● Data extract
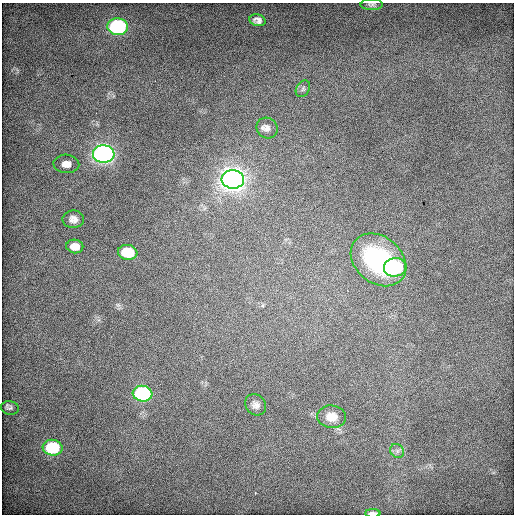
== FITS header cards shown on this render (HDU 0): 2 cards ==
NAXIS1  =                  512 / Axis length
NAXIS2  =                  512 / Axis length

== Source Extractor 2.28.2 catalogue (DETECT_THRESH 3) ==
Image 512 x 512 px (HDU 0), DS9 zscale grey, 1 PNG px = 1 image px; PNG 516 x 516 px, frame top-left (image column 1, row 512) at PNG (2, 3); each listed source drawn as its Kron ellipse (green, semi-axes under 4 px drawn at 4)
Background 621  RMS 3.8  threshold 11.4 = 3 sigma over >= 5 px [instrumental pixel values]
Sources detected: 20; all 20 listed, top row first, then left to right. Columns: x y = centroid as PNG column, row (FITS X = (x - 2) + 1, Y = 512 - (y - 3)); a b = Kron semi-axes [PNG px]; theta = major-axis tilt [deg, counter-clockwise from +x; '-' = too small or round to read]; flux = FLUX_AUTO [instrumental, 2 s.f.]
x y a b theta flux
372 5 11 5 0 690
257 20 8 6 -16 1100
118 27 10 8 -3 56000
303 89 9 6 57 680
267 128 11 10 - 1500
104 154 11 8 -5 150000
66 164 13 9 -4 2200
233 179 11 9 -4 280000
73 219 11 9 -1 1600
75 246 8 6 -10 2300
128 252 10 7 -7 13000
378 260 30 23 -40 33000
395 267 11 9 5 29000
142 394 10 8 -7 50000
256 405 11 9 -45 1400
10 408 9 7 -7 750
331 417 14 11 -5 3700
53 448 10 8 -7 21000
397 451 7 6 - 940
373 513 8 2 0 2200
At the frame edge (FLAGS 8, measured only in part): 2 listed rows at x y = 372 5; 373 513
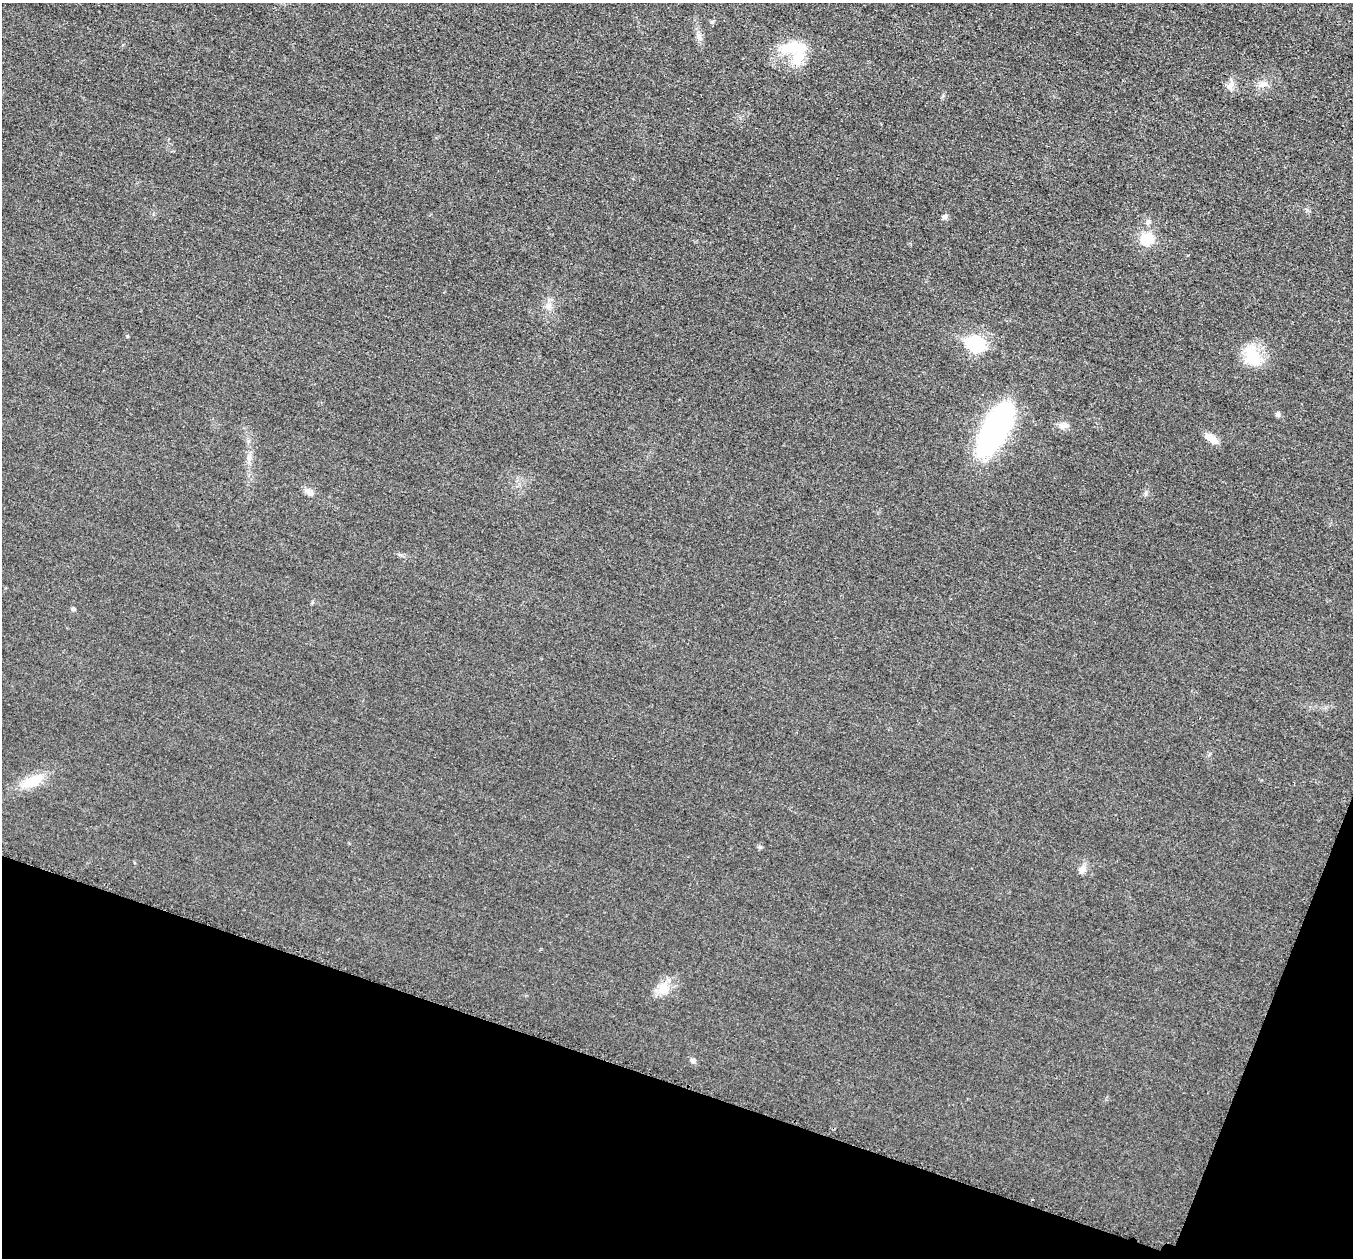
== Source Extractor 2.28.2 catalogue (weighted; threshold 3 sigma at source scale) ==
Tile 15 of 4 x 4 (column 3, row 4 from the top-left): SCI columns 2736-4086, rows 197-1452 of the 5458 x 5501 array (HDU 1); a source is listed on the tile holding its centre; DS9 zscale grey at full resolution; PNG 1355 x 1260 px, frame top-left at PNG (2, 3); no overlay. Shown black and unused: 17% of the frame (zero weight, under 3 of 5 exposures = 4% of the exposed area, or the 3 px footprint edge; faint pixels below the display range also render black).
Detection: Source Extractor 2.28.2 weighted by HDU 2 'WHT'; one run over the whole footprint, this tile lists its part. Background 0.0197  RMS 0.0051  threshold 0.0228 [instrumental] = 3 sigma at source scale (4.5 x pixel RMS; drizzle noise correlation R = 1.50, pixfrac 1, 0.05/0.05 arcsec/px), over >= 5 px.
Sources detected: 24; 1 inside a brighter object's white glare — not listed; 1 inside a brighter listed object's ellipse — not listed separately; the other 22 listed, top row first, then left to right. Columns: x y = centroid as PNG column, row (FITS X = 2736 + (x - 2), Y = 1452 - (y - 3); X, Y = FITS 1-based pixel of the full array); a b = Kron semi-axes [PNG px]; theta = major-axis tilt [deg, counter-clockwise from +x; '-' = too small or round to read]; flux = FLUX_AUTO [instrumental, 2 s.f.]
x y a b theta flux
699 36 12 5 -70 2
790 47 31 14 22 14
1263 84 14 7 5 2.9
1230 86 14 7 58 2.7
944 217 7 6 - 1.3
1148 222 8 6 28 1.4
1147 239 15 14 - 11
548 306 11 8 71 3
975 344 8 7 - 91
1252 356 31 17 -63 15
1278 414 6 5 - 1.4
1064 425 13 7 -2 2.7
996 428 59 23 62 98
1212 439 15 8 -38 4.8
249 458 7 4 18 1.1
310 492 14 7 -42 2.5
73 609 5 5 - 0.74
32 781 28 13 22 11
759 847 6 4 -90 0.74
1082 869 10 9 - 2.4
663 988 16 14 61 6.7
693 1061 7 6 - 1.3
Unlisted compact peaks at least as high as the median listed source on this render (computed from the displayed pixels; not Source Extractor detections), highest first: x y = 712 22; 127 336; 1146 494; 1307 210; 400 555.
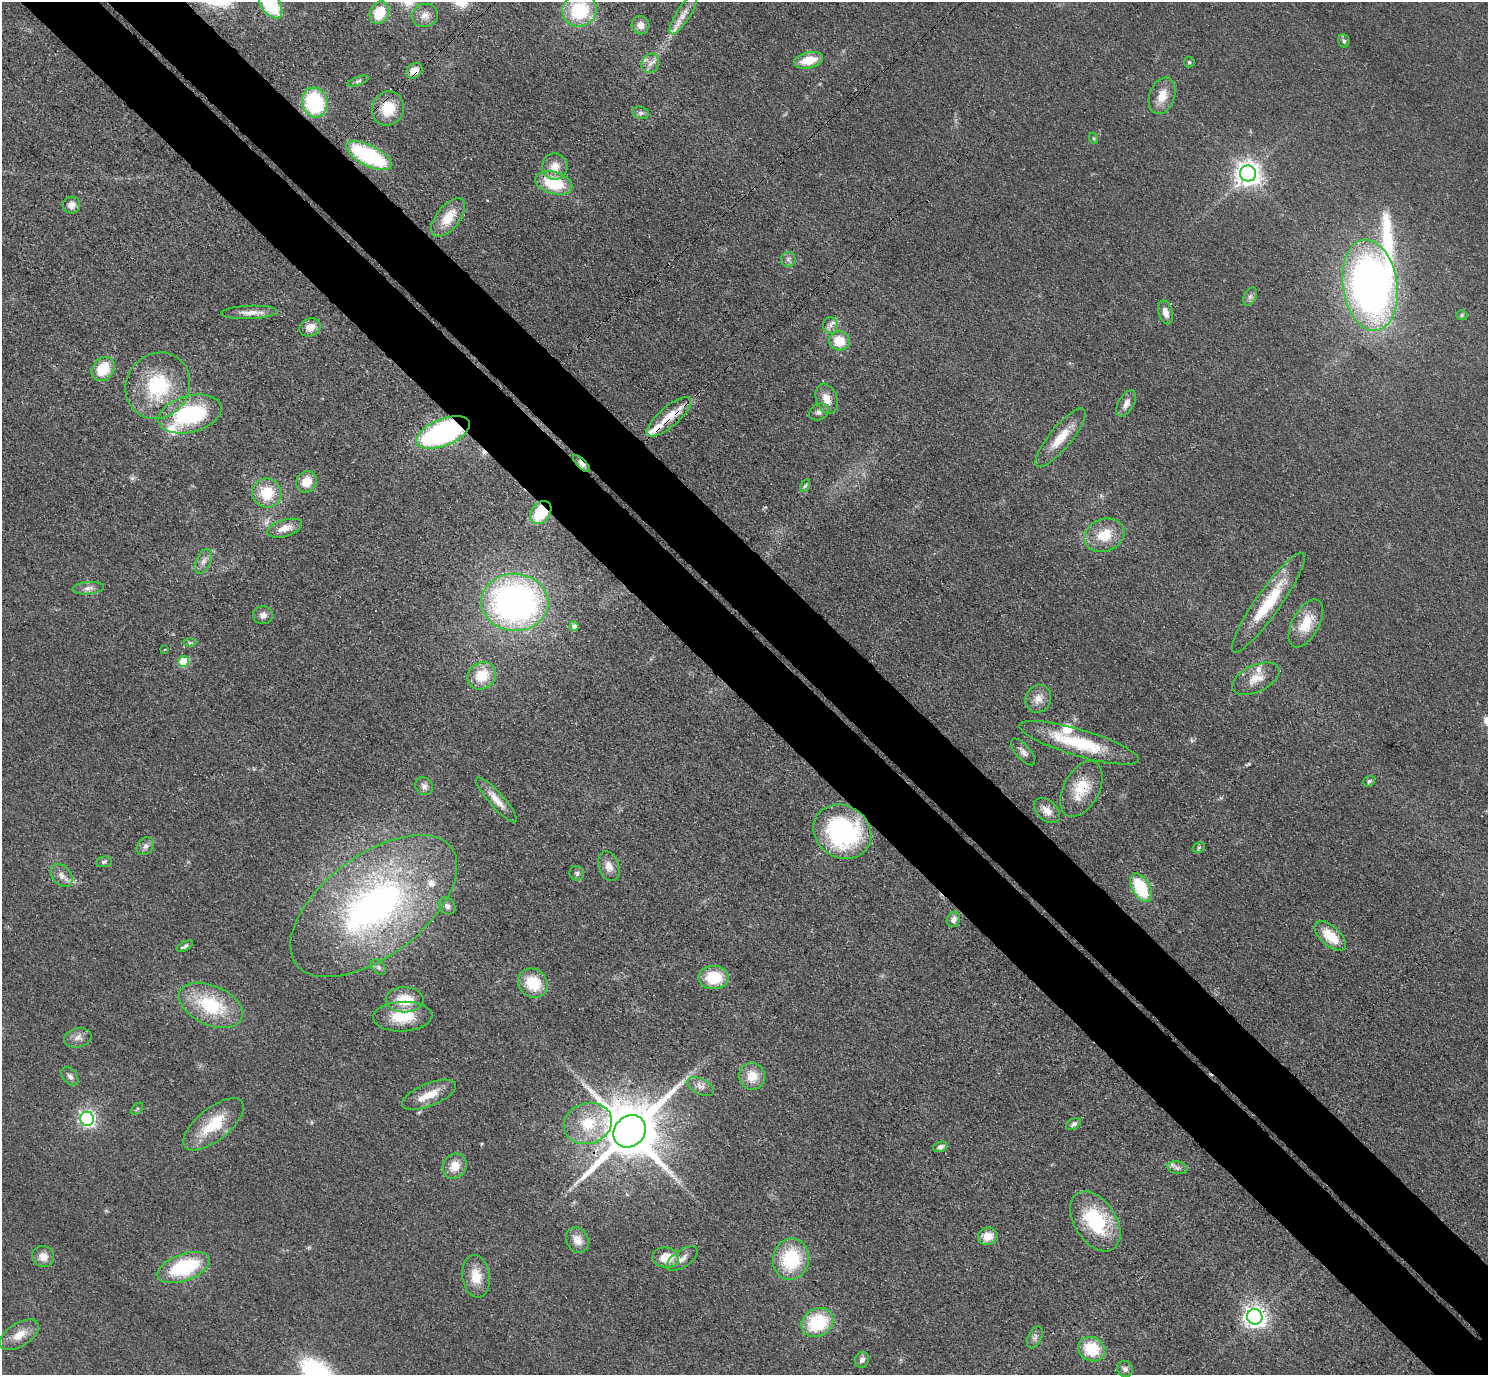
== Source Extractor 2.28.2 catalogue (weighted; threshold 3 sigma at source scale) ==
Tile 11 of 4 x 4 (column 3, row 3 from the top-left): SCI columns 3015-4500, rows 1570-2942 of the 6029 x 6027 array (HDU 1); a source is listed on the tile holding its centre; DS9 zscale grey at full resolution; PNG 1490 x 1377 px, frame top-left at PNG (2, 2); each listed source drawn as its Kron ellipse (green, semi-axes under 4 px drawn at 4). Shown black and unused: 10% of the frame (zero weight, under 3 of 4 exposures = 6% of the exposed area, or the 3 px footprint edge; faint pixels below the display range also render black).
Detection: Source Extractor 2.28.2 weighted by HDU 2 'WHT'; one run over the whole footprint, this tile lists its part. Background 0.0495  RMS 0.0064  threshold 0.029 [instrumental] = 3 sigma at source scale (4.5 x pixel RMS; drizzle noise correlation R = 1.50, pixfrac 1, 0.05/0.05 arcsec/px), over >= 5 px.
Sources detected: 128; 1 cosmic-ray / hot-pixel residue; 1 long thin detection or spike segment (spike, bleed or trail) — neither listed nor drawn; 9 inside a brighter listed object's ellipse — not listed separately; the other 117 listed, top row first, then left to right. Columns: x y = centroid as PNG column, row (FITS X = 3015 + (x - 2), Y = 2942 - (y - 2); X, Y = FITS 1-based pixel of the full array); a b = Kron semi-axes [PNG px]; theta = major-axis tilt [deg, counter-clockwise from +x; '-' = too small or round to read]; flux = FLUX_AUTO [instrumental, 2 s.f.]
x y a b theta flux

● Aim of the exercise
Rewrite the text of every item above as a numbered list with one line per entry, skipping blank lines and leaving out the pictures.

● Result of the exercise
1. == FITS header cards shown on this render (HDU 0): 2 cards ==
2. NAXIS1  =                  512 / Axis length
3. NAXIS2  =                  512 / Axis length
4. == Source Extractor 2.28.2 catalogue (DETECT_THRESH 3) ==
5. Image 512 x 512 px (HDU 0), DS9 zscale grey, 1 PNG px = 1 image px; PNG 516 x 516 px, frame top-left (image column 1, row 512) at PNG (2, 3); each listed source drawn as its Kron ellipse (green, semi-axes under 4 px drawn at 4)
6. Background 621  RMS 3.8  threshold 11.4 = 3 sigma over >= 5 px [instrumental pixel values]
7. Sources detected: 20; all 20 listed, top row first, then left to right. Columns: x y = centroid as PNG column, row (FITS X = (x - 2) + 1, Y = 512 - (y - 3)); a b = Kron semi-axes [PNG px]; theta = major-axis tilt [deg, counter-clockwise from +x; '-' = too small or round to read]; flux = FLUX_AUTO [instrumental, 2 s.f.]
8. x y a b theta flux
9. 372 5 11 5 0 690
10. 257 20 8 6 -16 1100
11. 118 27 10 8 -3 56000
12. 303 89 9 6 57 680
13. 267 128 11 10 - 1500
14. 104 154 11 8 -5 150000
15. 66 164 13 9 -4 2200
16. 233 179 11 9 -4 280000
17. 73 219 11 9 -1 1600
18. 75 246 8 6 -10 2300
19. 128 252 10 7 -7 13000
20. 378 260 30 23 -40 33000
21. 395 267 11 9 5 29000
22. 142 394 10 8 -7 50000
23. 256 405 11 9 -45 1400
24. 10 408 9 7 -7 750
25. 331 417 14 11 -5 3700
26. 53 448 10 8 -7 21000
27. 397 451 7 6 - 940
28. 373 513 8 2 0 2200
29. At the frame edge (FLAGS 8, measured only in part): 2 listed rows at x y = 372 5; 373 513
30. == Source Extractor 2.28.2 catalogue (weighted; threshold 3 sigma at source scale) ==
31. Tile 15 of 4 x 4 (column 3, row 4 from the top-left): SCI columns 2736-4086, rows 197-1452 of the 5458 x 5501 array (HDU 1); a source is listed on the tile holding its centre; DS9 zscale grey at full resolution; PNG 1355 x 1260 px, frame top-left at PNG (2, 3); no overlay. Shown black and unused: 17% of the frame (zero weight, under 3 of 5 exposures = 4% of the exposed area, or the 3 px footprint edge; faint pixels below the display range also render black).
32. Detection: Source Extractor 2.28.2 weighted by HDU 2 'WHT'; one run over the whole footprint, this tile lists its part. Background 0.0197  RMS 0.0051  threshold 0.0228 [instrumental] = 3 sigma at source scale (4.5 x pixel RMS; drizzle noise correlation R = 1.50, pixfrac 1, 0.05/0.05 arcsec/px), over >= 5 px.
33. Sources detected: 24; 1 inside a brighter object's white glare — not listed; 1 inside a brighter listed object's ellipse — not listed separately; the other 22 listed, top row first, then left to right. Columns: x y = centroid as PNG column, row (FITS X = 2736 + (x - 2), Y = 1452 - (y - 3); X, Y = FITS 1-based pixel of the full array); a b = Kron semi-axes [PNG px]; theta = major-axis tilt [deg, counter-clockwise from +x; '-' = too small or round to read]; flux = FLUX_AUTO [instrumental, 2 s.f.]
34. x y a b theta flux
35. 699 36 12 5 -70 2
36. 790 47 31 14 22 14
37. 1263 84 14 7 5 2.9
38. 1230 86 14 7 58 2.7
39. 944 217 7 6 - 1.3
40. 1148 222 8 6 28 1.4
41. 1147 239 15 14 - 11
42. 548 306 11 8 71 3
43. 975 344 8 7 - 91
44. 1252 356 31 17 -63 15
45. 1278 414 6 5 - 1.4
46. 1064 425 13 7 -2 2.7
47. 996 428 59 23 62 98
48. 1212 439 15 8 -38 4.8
49. 249 458 7 4 18 1.1
50. 310 492 14 7 -42 2.5
51. 73 609 5 5 - 0.74
52. 32 781 28 13 22 11
53. 759 847 6 4 -90 0.74
54. 1082 869 10 9 - 2.4
55. 663 988 16 14 61 6.7
56. 693 1061 7 6 - 1.3
57. Unlisted compact peaks at least as high as the median listed source on this render (computed from the displayed pixels; not Source Extractor detections), highest first: x y = 712 22; 127 336; 1146 494; 1307 210; 400 555.
58. == Source Extractor 2.28.2 catalogue (weighted; threshold 3 sigma at source scale) ==
59. Tile 11 of 4 x 4 (column 3, row 3 from the top-left): SCI columns 3015-4500, rows 1570-2942 of the 6029 x 6027 array (HDU 1); a source is listed on the tile holding its centre; DS9 zscale grey at full resolution; PNG 1490 x 1377 px, frame top-left at PNG (2, 2); each listed source drawn as its Kron ellipse (green, semi-axes under 4 px drawn at 4). Shown black and unused: 10% of the frame (zero weight, under 3 of 4 exposures = 6% of the exposed area, or the 3 px footprint edge; faint pixels below the display range also render black).
60. Detection: Source Extractor 2.28.2 weighted by HDU 2 'WHT'; one run over the whole footprint, this tile lists its part. Background 0.0495  RMS 0.0064  threshold 0.029 [instrumental] = 3 sigma at source scale (4.5 x pixel RMS; drizzle noise correlation R = 1.50, pixfrac 1, 0.05/0.05 arcsec/px), over >= 5 px.
61. Sources detected: 128; 1 cosmic-ray / hot-pixel residue; 1 long thin detection or spike segment (spike, bleed or trail) — neither listed nor drawn; 9 inside a brighter listed object's ellipse — not listed separately; the other 117 listed, top row first, then left to right. Columns: x y = centroid as PNG column, row (FITS X = 3015 + (x - 2), Y = 2942 - (y - 2); X, Y = FITS 1-based pixel of the full array); a b = Kron semi-axes [PNG px]; theta = major-axis tilt [deg, counter-clockwise from +x; '-' = too small or round to read]; flux = FLUX_AUTO [instrumental, 2 s.f.]
62. x y a b theta flux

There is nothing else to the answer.